_WORK ITEM_
Set down exactly the lines below between the line holding "ring tip: (293, 614)" and the line holding "pinky tip: (297, 833)", inclusive; no other line belongs in the answer.

+-------+

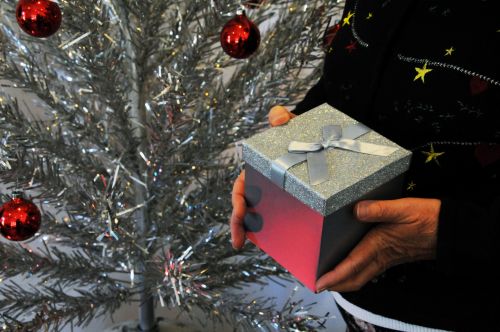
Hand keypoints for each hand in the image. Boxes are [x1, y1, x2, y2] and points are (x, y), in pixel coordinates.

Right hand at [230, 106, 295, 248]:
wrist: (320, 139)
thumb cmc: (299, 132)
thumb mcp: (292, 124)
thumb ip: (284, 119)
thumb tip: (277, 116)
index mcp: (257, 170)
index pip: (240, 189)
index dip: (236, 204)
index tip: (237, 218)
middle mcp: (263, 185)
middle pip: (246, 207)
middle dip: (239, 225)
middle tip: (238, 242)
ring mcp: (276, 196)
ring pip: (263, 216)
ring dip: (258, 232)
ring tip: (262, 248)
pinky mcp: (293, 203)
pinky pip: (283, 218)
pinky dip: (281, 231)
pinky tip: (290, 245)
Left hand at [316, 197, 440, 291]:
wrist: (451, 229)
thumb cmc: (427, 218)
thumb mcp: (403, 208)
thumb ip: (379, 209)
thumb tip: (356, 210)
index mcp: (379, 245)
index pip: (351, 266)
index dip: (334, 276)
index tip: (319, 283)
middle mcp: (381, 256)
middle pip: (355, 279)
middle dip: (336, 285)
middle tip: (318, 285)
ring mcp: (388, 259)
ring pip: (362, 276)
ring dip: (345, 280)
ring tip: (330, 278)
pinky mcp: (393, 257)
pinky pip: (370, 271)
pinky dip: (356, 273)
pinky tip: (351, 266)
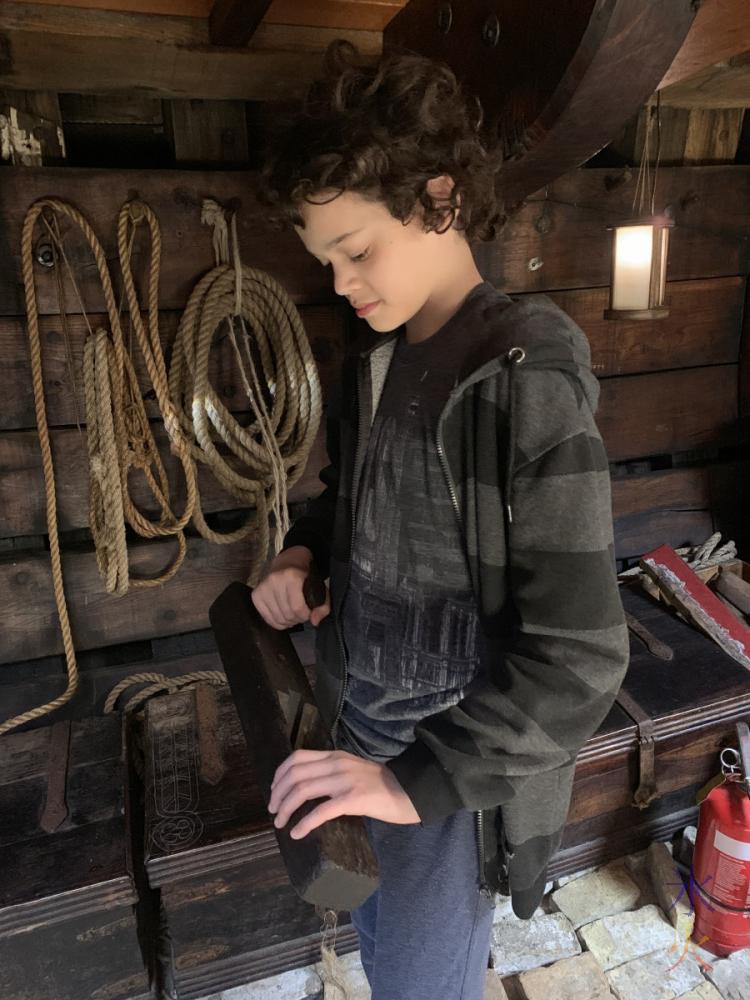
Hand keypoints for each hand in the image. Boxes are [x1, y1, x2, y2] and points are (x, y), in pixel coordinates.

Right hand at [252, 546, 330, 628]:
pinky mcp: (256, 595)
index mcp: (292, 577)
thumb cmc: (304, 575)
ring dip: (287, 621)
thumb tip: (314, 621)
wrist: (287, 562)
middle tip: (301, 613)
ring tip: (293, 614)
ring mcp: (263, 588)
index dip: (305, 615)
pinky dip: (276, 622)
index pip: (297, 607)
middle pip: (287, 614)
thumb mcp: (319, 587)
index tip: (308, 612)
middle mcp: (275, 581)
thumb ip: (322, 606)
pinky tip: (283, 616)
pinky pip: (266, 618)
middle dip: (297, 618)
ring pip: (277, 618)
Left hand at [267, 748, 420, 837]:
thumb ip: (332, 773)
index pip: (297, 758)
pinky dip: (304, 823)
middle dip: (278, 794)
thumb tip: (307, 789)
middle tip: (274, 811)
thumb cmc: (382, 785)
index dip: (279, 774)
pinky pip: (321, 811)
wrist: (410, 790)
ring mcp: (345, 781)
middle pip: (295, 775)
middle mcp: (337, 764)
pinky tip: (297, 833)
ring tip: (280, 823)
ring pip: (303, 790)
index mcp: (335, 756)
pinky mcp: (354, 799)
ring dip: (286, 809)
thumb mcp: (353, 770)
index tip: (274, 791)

+-------+

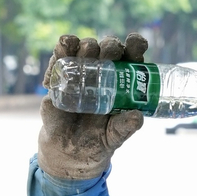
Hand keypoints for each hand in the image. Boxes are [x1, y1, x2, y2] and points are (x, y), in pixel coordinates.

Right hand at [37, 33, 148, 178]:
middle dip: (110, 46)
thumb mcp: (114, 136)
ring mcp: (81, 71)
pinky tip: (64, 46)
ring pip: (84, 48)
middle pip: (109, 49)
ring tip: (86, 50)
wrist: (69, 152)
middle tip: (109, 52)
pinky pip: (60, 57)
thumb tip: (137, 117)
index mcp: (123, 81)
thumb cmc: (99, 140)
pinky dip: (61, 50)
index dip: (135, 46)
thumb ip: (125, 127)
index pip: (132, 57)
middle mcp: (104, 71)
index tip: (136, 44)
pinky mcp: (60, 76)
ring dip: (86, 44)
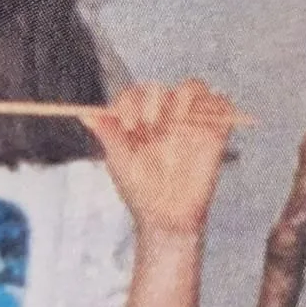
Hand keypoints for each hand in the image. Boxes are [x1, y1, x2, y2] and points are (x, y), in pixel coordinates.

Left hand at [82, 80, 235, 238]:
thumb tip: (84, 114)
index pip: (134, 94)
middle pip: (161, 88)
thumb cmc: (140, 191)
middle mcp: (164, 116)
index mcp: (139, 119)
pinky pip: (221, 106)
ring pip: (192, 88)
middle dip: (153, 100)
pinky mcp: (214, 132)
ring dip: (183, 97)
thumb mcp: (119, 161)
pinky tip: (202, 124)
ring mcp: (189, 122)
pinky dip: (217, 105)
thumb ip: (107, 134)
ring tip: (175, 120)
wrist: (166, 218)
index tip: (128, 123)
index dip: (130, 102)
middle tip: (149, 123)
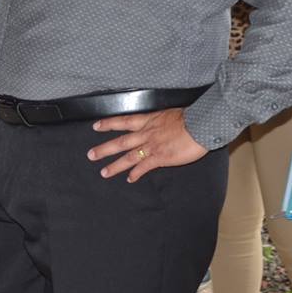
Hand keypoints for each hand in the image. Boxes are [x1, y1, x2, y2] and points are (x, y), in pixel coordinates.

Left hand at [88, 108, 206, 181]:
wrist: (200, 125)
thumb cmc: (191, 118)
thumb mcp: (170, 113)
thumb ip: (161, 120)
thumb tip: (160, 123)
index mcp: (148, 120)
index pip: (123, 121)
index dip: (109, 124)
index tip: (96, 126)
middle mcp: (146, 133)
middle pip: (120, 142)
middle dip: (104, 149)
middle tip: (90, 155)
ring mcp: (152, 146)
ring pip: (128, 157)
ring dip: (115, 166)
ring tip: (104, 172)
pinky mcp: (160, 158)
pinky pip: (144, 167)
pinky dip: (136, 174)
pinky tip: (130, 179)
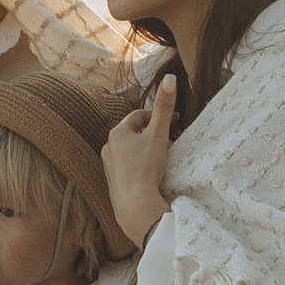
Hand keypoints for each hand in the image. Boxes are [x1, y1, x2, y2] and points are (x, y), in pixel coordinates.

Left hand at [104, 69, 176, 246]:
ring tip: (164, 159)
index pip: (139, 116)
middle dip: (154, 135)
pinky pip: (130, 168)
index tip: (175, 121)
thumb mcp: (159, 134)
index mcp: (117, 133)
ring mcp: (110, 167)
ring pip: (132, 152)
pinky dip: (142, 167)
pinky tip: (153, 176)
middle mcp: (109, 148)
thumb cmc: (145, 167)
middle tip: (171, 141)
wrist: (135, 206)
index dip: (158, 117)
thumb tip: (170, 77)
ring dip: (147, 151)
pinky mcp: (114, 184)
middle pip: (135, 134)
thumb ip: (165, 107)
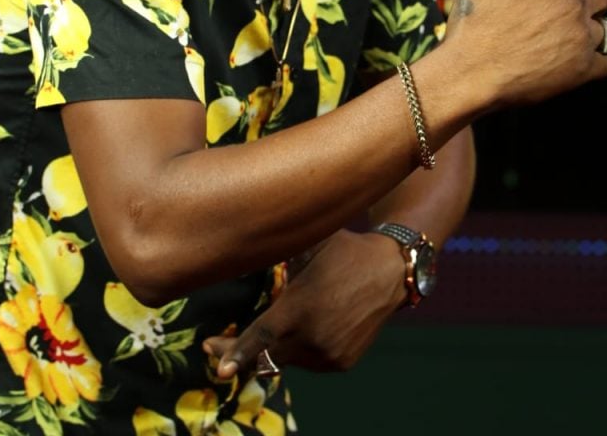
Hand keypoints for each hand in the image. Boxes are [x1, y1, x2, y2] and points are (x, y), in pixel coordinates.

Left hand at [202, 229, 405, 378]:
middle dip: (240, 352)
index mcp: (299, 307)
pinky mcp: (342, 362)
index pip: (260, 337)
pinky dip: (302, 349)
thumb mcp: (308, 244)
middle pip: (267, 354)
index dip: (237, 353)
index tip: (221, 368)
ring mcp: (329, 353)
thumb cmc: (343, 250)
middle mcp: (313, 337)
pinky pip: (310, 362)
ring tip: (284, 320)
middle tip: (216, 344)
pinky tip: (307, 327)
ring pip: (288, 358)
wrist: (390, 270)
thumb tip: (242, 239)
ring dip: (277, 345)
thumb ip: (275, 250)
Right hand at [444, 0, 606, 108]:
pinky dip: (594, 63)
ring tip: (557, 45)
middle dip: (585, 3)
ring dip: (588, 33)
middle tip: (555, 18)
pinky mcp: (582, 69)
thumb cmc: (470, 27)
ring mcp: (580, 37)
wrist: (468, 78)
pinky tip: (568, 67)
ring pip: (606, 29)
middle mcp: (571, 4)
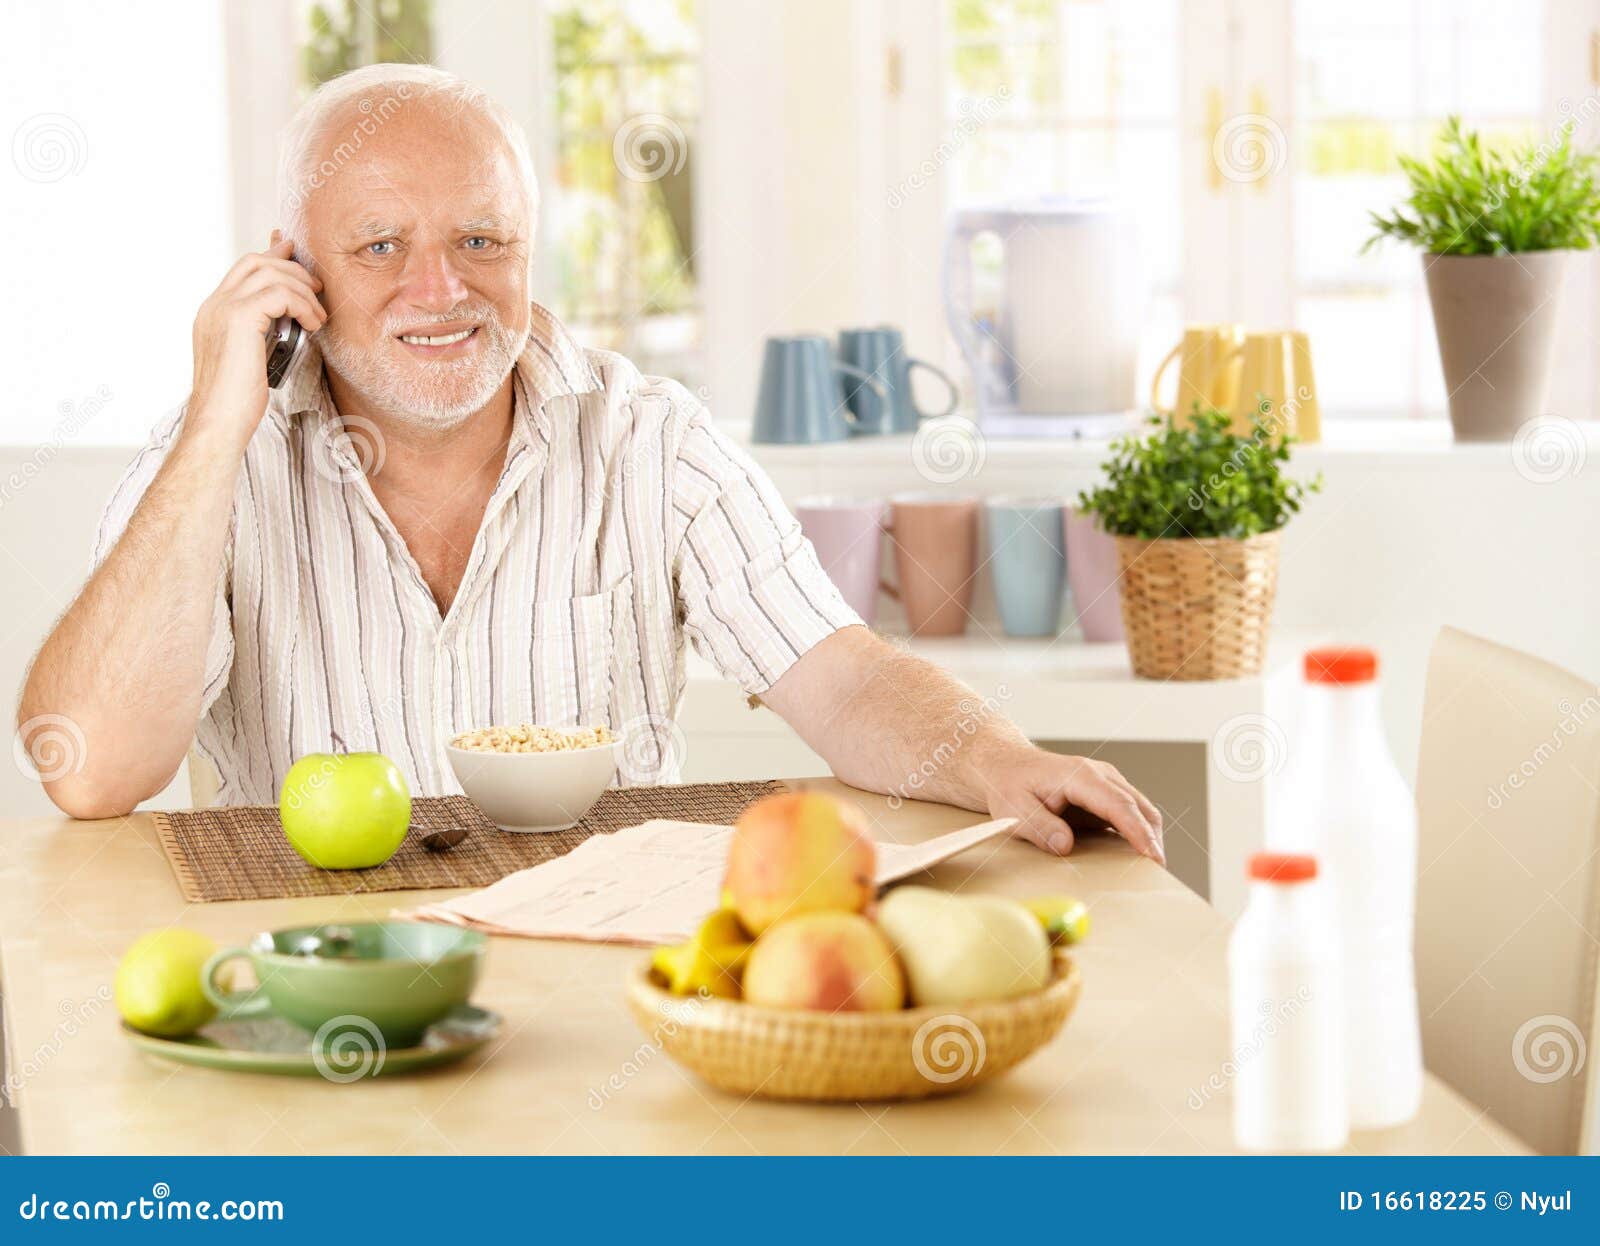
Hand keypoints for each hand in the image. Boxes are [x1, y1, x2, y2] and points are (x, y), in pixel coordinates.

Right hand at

+-------+

_RESULT BELOW_
ring tip: (293, 614)
ring mcp: (263, 588)
index dip: (305, 615)
pinky dip: (276, 622)
index pip: (297, 607)
middle pip: (287, 614)
thumb mcp: (319, 587)
index tip: (308, 612)
middle mcp: (275, 581)
thumb ip: (322, 606)
pinky tip: (283, 616)
pinky pip: (266, 618)
middle dip: (297, 618)
ring pip: (277, 618)
Left hand at [267, 748, 420, 837]:
thumb ip: (332, 773)
index pip: (297, 758)
pinky dip: (304, 823)
middle dip: (278, 794)
thumb tip: (307, 789)
middle tip: (274, 811)
thumb cmc: (382, 785)
index dip: (279, 774)
pinky pip: (321, 811)
wrist: (410, 790)
ring mcp: (345, 781)
middle pip: (295, 775)
middle mcp: (337, 764)
pinky tip: (297, 833)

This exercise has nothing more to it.